In “Jaws,” Quint, Brody (Roy Scheider), and Hooper (Richard Dreyfuss) are enjoying some late-night downtime in their hunt for the shark. Sitting around the dinner table on Quint’s boat the Orca, they start swapping stories about scars. When Hooper notices a removed tattoo on Quint’s arm, the old fisherman reveals it’s from the Navy ship he served on: the USS Indianapolis.
True to history, Indianapolis delivered parts of the bomb that would level Hiroshima before it was sunk by a Japanese submarine. The surviving crew was left stranded in the ocean for four days and five nights, suffering what’s been called “the deadliest shark attack in history.”
Quint’s recounting of this might be my favorite ever scene in a film — it’s certainly my favorite monologue. Robert Shaw delivers the lines like a man who’s seen every image he describes in his nightmares, every night, for 30 years.
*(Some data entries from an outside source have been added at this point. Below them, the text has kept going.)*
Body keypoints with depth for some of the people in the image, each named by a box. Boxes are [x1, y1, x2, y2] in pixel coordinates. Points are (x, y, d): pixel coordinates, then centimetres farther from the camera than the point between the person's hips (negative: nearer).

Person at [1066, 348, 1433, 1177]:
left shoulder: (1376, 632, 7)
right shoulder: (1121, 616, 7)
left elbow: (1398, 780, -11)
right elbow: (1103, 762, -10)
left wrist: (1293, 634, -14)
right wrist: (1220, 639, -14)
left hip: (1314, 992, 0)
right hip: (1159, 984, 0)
He sometimes flashes a smirk or a chuckle but you can tell how uneasy he is. After he recounts how he and his surviving friends were rescued, he declares, “I’ll never put on a life jacket again,” and you understand why.
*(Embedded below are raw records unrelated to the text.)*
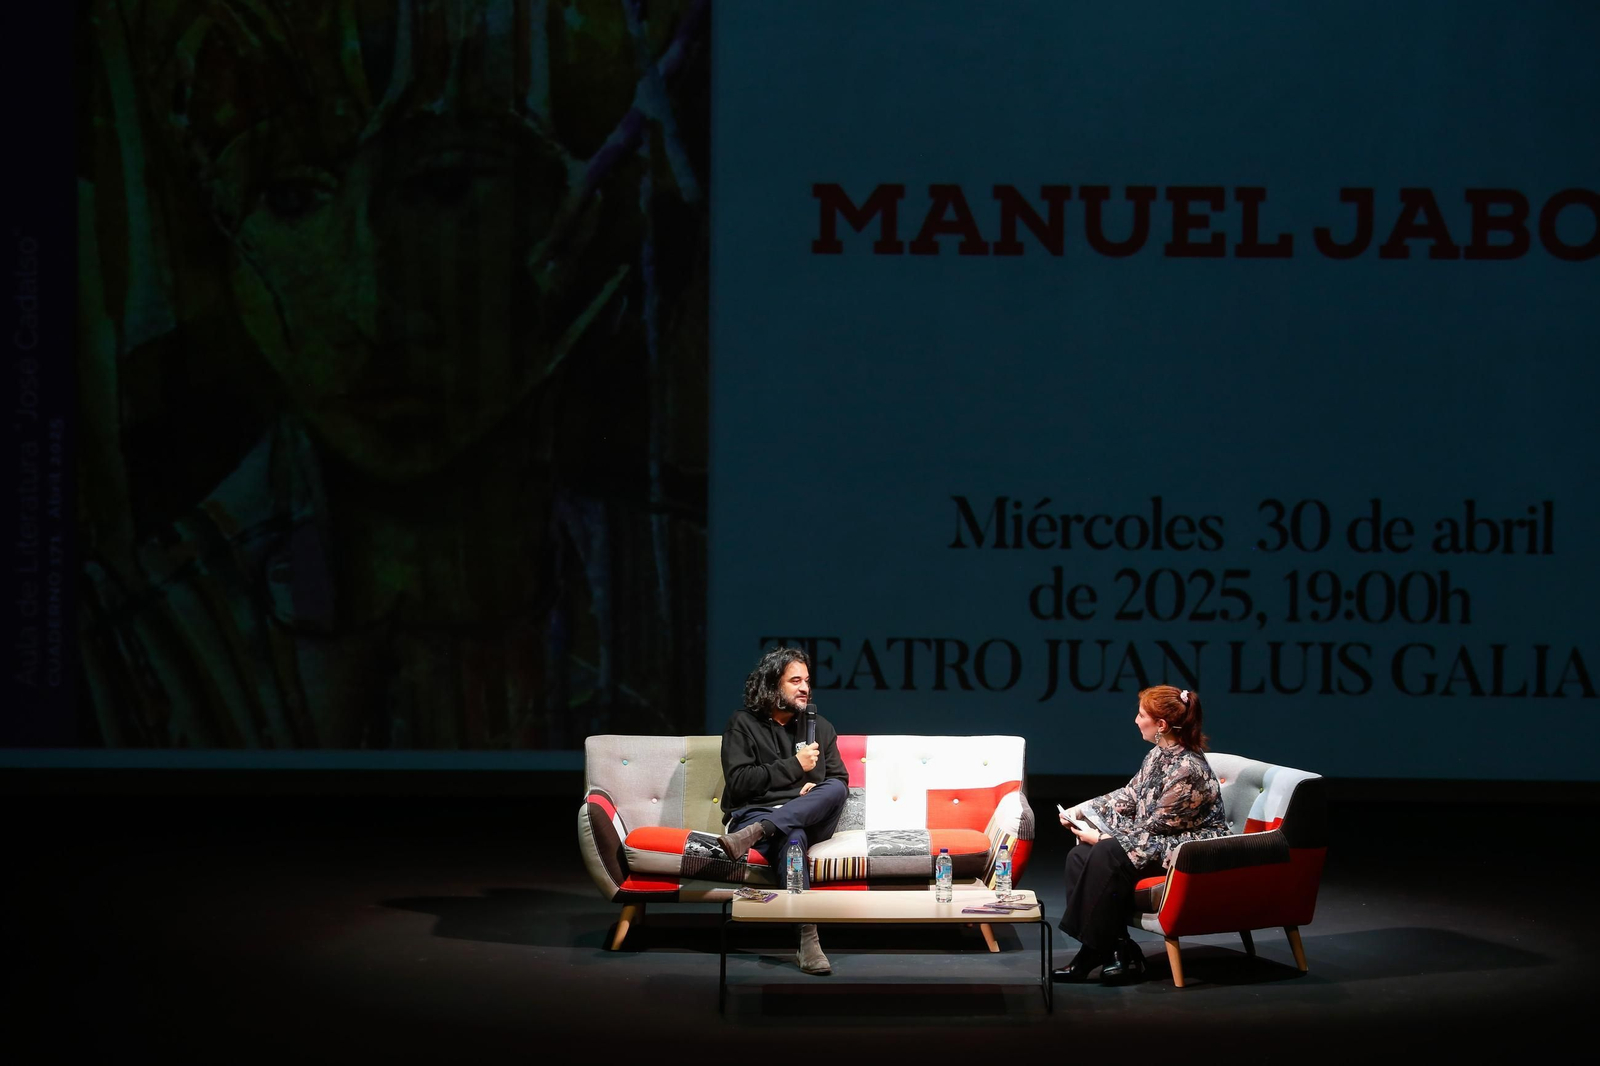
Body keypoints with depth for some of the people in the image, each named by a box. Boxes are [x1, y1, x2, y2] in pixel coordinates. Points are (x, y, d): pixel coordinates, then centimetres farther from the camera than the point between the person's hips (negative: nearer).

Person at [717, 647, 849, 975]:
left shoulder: (819, 726, 19)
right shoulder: (744, 724, 6)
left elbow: (840, 782, 20)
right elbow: (738, 782, -6)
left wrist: (819, 790, -5)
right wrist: (794, 766, -9)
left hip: (811, 818, 4)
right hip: (754, 812, -4)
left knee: (834, 790, -31)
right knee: (792, 835, -41)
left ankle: (753, 836, -48)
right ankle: (807, 939, -55)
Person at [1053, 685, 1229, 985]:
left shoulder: (1187, 770, -23)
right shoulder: (1159, 755, 6)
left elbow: (1153, 827, -19)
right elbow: (1129, 795, 17)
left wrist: (1101, 837, -14)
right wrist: (1082, 809, 8)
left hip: (1191, 851, -10)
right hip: (1156, 840, 10)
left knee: (1106, 856, -27)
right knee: (1079, 857, -6)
Shaw, not only an actor but a playwright and novelist too, even wrote the monologue himself. (There is some disagreement about this, but “Jaws” screenwriter Carl Gottlieb backs up Shaw as the author in his behind-the-scenes book, “The Jaws Log.”) He performed the scene over two days: the first he was drunk, and the second he was sober. Footage from both days is in the final film.